Высокая степень риска... Что и говорить, любой рейс в полярных широтах рискован даже в наши дни, когда есть и хорошо оборудованные аэродромы, и совершенная радионавигационная оснастка самолетов. Ни один пилот, однако, отправляясь в рейс, не думает о возможном несчастье. Он идет не на подвиг, а на работу, его задача — сделать свое дело и обязательно вернуться живым, это также входит в его прямую обязанность. Экипаж Перова должен был остаться живым хотя бы ради того, чтобы снасти четырех человек, чужих по крови и по паспорту, но своих, родных по принадлежности к великому братству полярников Земли!

А Виктор Михайлович Перов размышляет так:

— Честно сказать, мы были уверены в удаче, хоть и вылетали на поиск пресловутой «иголки». Должен сказать без всякой ложной скромности: попадая в переделку, я никогда, ни прежде, ни в последующих полетах, не тревожился, не задумывался над тем, что вот, дескать, сейчас возникнет аварийная обстановка. Просто не терял голову, когда машина начинала обледеневать или при посадке на дрейфующие льды вдруг видел, как они лопаются и прямо на глазах ширится полоса черной воды. Более того, мне в такие минуты почему-то особенно интересно становилось и жить, и летать. Я мгновенно мобилизовывался, в душу входил некий острый азарт: а как, любопытно мне знать, я сейчас поступлю?!

По-моему, любой настоящий полярный летчик может рассуждать только так. Мы всегда с гордостью говорили, что полярная авиация всепогодная, ссылки на метеоусловия, на трудности слепого полета, на неподготовленную посадочную полосу — это все не для нас. В том декабрьском рейсе весь экипаж был на высоте. Хочу особо сказать о бортмеханиках, поскольку работа остальных на виду. А вот механикам не везет: у них не берут интервью журналисты, в кино их тоже не снимают — что делать, «чернорабочие» авиации... Но ведь в том, что нам ни разу не изменила техника, а в итоге и бельгийцы, и мы оказались живы, исключительно их заслуга! В воздухе у механика вроде как бы и нет работы, хотя это только кажется. Он всегда должен ухо держать востро, и двигатель внимательно слушать, и краниками переключения бензобаков умело манипулировать. А уж на земле механикам приходится лихо! В любую непогоду они готовят машину к старту, отлаживают матчасть, греют моторы, приводят в порядок лыжи, которые сильно истираются, изнашиваются после каждой внеаэродромной посадки, металлическая обивка под ними изгибается, нужно домкратами поднимать самолет, выправлять металл. И все это — на холоде, на ветру, а не на зеленой травке, не в теплом ангаре...

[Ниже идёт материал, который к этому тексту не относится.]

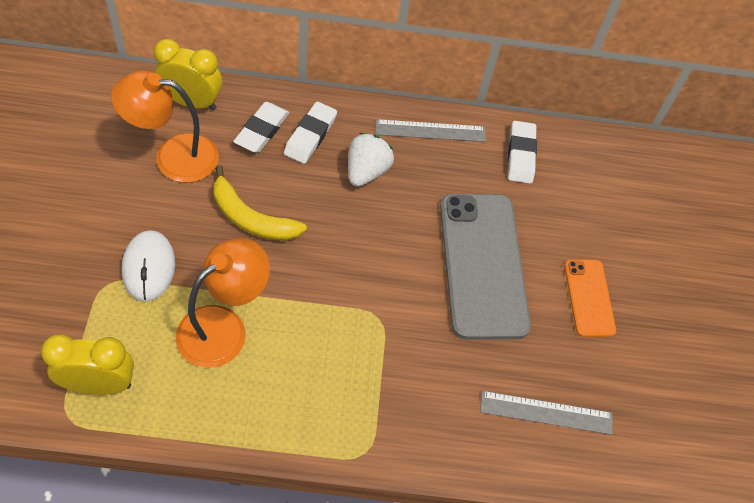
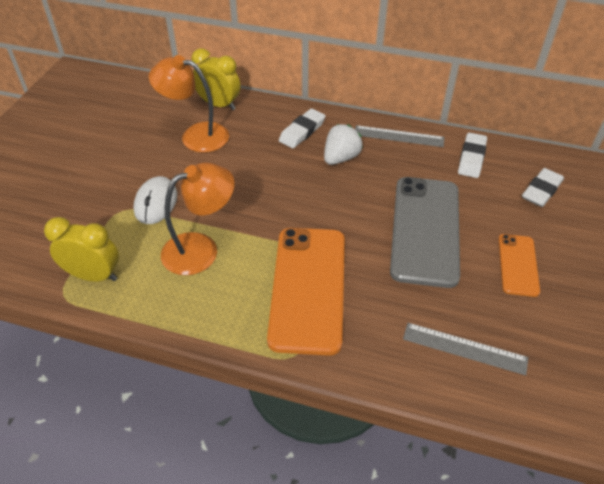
camera: 20 degrees right, 10 degrees down
yellow banana [213,165,307,241] -> none
white eraser [233,102,290,153] -> white eraser moved to [522,168,564,207]
none -> orange phone [267,228,345,356]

Последнюю фразу Виктор Михайлович произнес с каким-то особым чувством, и оно стало понятно после одного высказывания его штурмана. Борис Семенович Бродкин как-то воскликнул:

— Если бы вы знали, до чего трудно летать с Перовым! И вовсе не из-за его характера, отнюдь не легкого. Он родился на юге и постоянно страдает от холода, даже от самого слабого морозца. Поэтому в пилотской кабине всегда на полную мощность включено отопление, весь экипаж мучается от зноя, а ему хоть бы что! И вот с такой плохой «морозоустойчивостью» он ухитрился провести в высоких широтах тридцать лет жизни...

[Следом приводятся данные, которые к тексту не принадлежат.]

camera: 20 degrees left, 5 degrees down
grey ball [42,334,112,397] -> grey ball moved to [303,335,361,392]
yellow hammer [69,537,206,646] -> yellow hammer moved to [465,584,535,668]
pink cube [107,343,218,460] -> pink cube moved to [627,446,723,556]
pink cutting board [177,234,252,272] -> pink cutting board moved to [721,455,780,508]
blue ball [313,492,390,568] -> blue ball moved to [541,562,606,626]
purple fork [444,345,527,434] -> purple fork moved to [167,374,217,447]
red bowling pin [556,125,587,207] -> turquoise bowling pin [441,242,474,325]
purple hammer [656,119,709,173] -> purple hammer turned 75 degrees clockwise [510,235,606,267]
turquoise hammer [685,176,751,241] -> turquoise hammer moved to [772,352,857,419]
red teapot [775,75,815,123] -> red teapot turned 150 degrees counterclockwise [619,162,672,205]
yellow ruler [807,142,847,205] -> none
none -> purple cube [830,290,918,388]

Бельгийское правительство наградило советских летчиков орденами. Командир удостоился ордена короля Леопольда II. Эта награда хранится сейчас в Музее Революции, и по торжественным случаям Виктору Михайловичу выдают на время (под расписку!) его орден. Несколько лет спустя после антарктической эпопеи, потрясшей и всколыхнувшей весь мир, летчик Перов в составе советской делегации побывал в Бельгии, Голландии и Люксембурге. В Брюсселе его принимала королевская семья, посетил он, естественно, и дома полярников, спасенных им и его друзьями.

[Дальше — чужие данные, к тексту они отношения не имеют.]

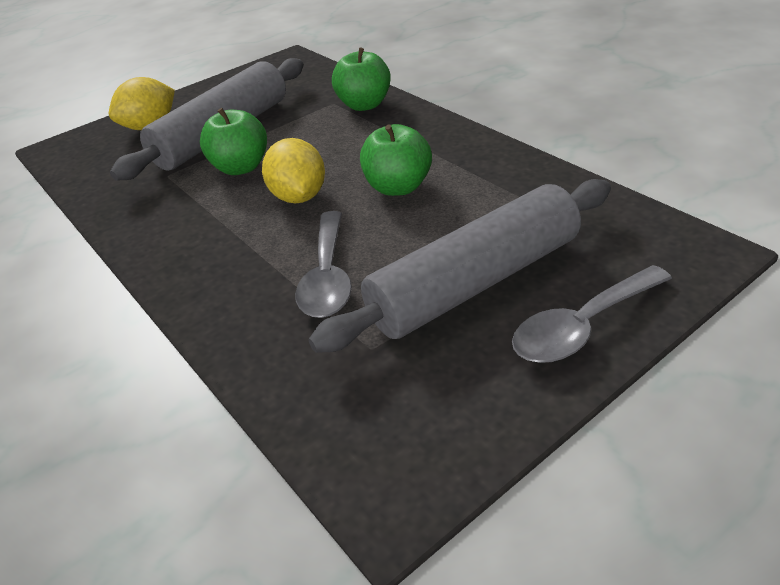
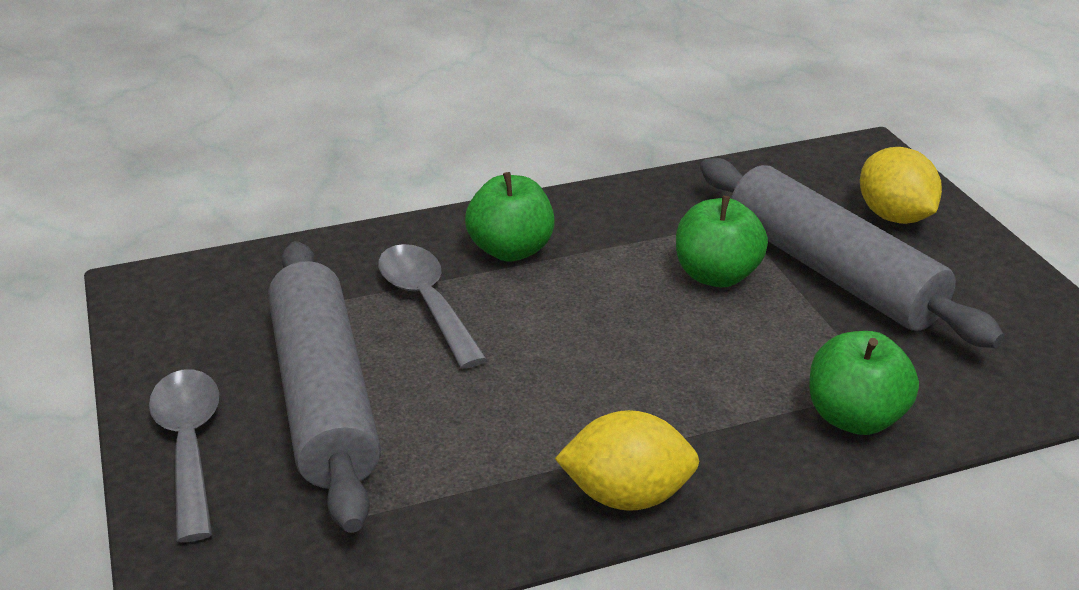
camera: 105 degrees right, 5 degrees down
yellow lemon [262,138,325,203] -> yellow lemon moved to [555,410,699,511]
grey spoon [295,211,352,318] -> grey spoon turned 45 degrees clockwise [378,244,487,369]
green apple [360,124,432,196] -> green apple moved to [465,172,555,262]

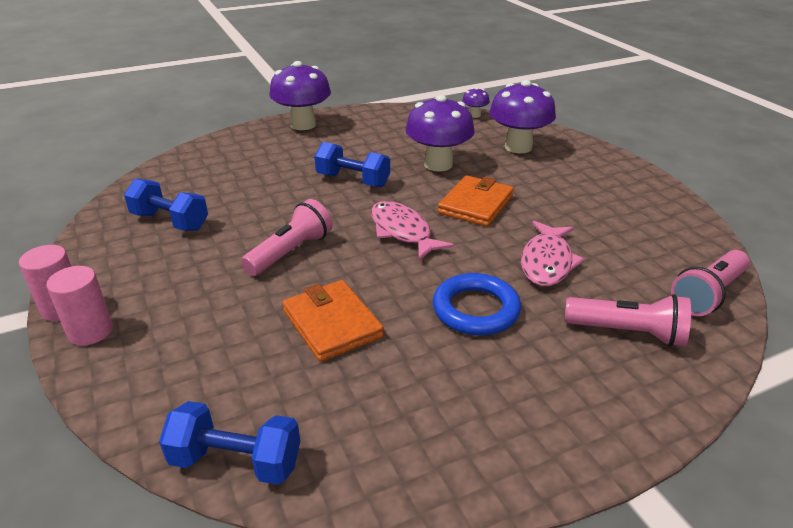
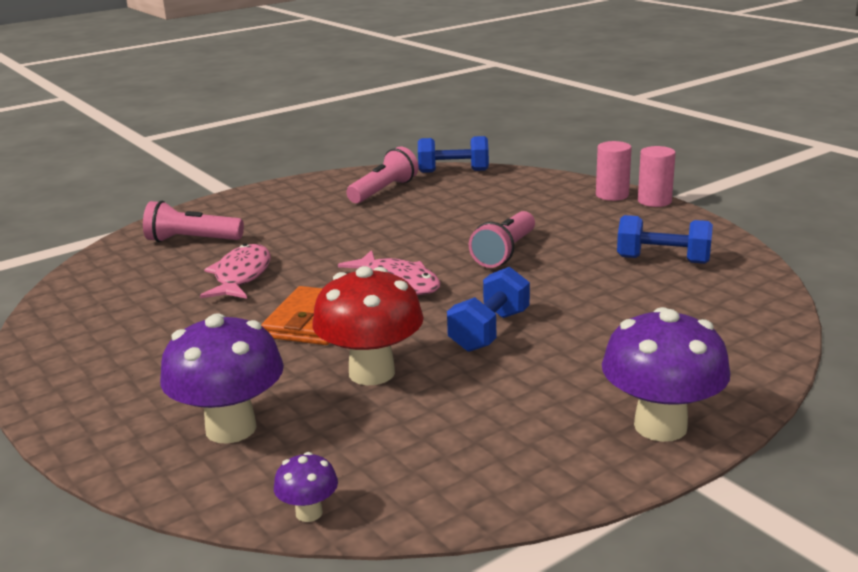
camera: 170 degrees right, 10 degrees down
orange wallet [282,280,384,362] -> none
blue dumbbell [314,142,390,188] -> blue dumbbell turned 75 degrees counterclockwise [447,267,530,352]
purple mushroom [405,95,475,172] -> red mushroom [312,266,424,385]
blue ring [433,273,521,335] -> none
pink flashlight [671,250,750,316] -> pink flashlight moved to [346,147,418,203]

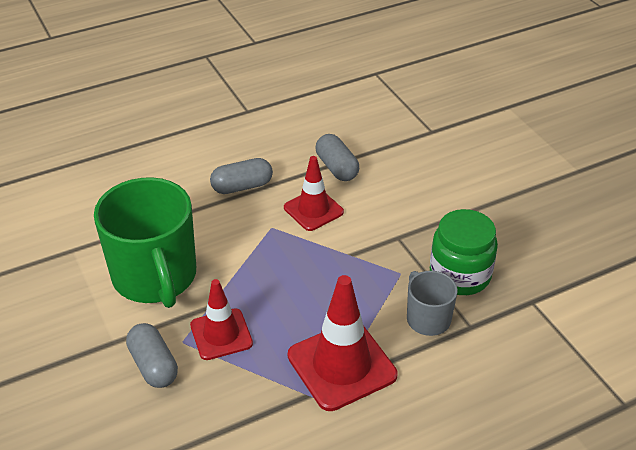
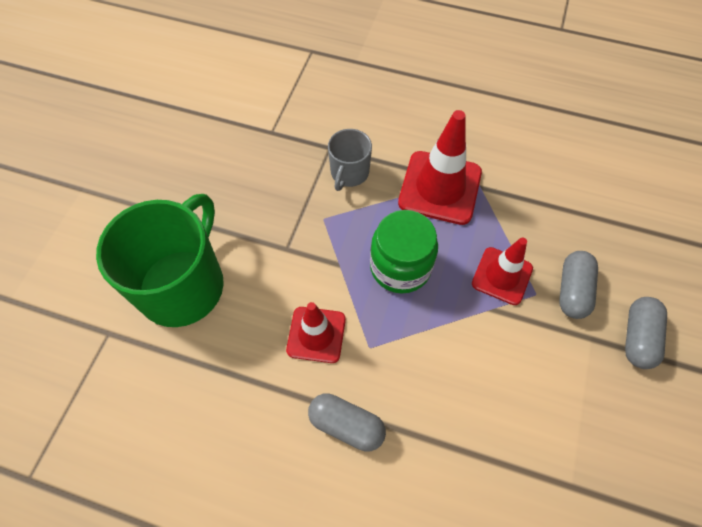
camera: 135 degrees left, 20 degrees up
green mug [94,177,196,308] -> green mug moved to [96,194,224,327]
grey capsule [316,134,359,181] -> grey capsule moved to [625,297,667,369]
green jar [430,209,498,295] -> green jar moved to [370,210,438,294]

Вот уже более четверти века между Брюсселем и Москвой идет оживленная переписка. Не раз бельгийцы приезжали в нашу страну и сердечно встречались со своими спасителями. В домах де Жерлаша и де Линя, Лоодтса и Юльсхагена хорошо и прочно помнят о том, что произошло в декабре 1958 года. Тогда же двенадцатилетний сын геодезиста Лоодтса Жан золотыми буквами (да — да, золотыми!) начертал на стене одной из комнат имена членов экипажа самолета Н-495. Прошло несколько лет, и геодезист вновь отправился в Антарктиду, а его жена написала в Москву сыну летчика Перова:

«Дорогой Миша! Мой муж только что уехал на Южный полюс. Все наши мысли устремляются сейчас туда, к этим далеким и коварным местам, где только благодаря самоотверженности твоего отца папа Жана был спасен. Мы этого никогда не забудем».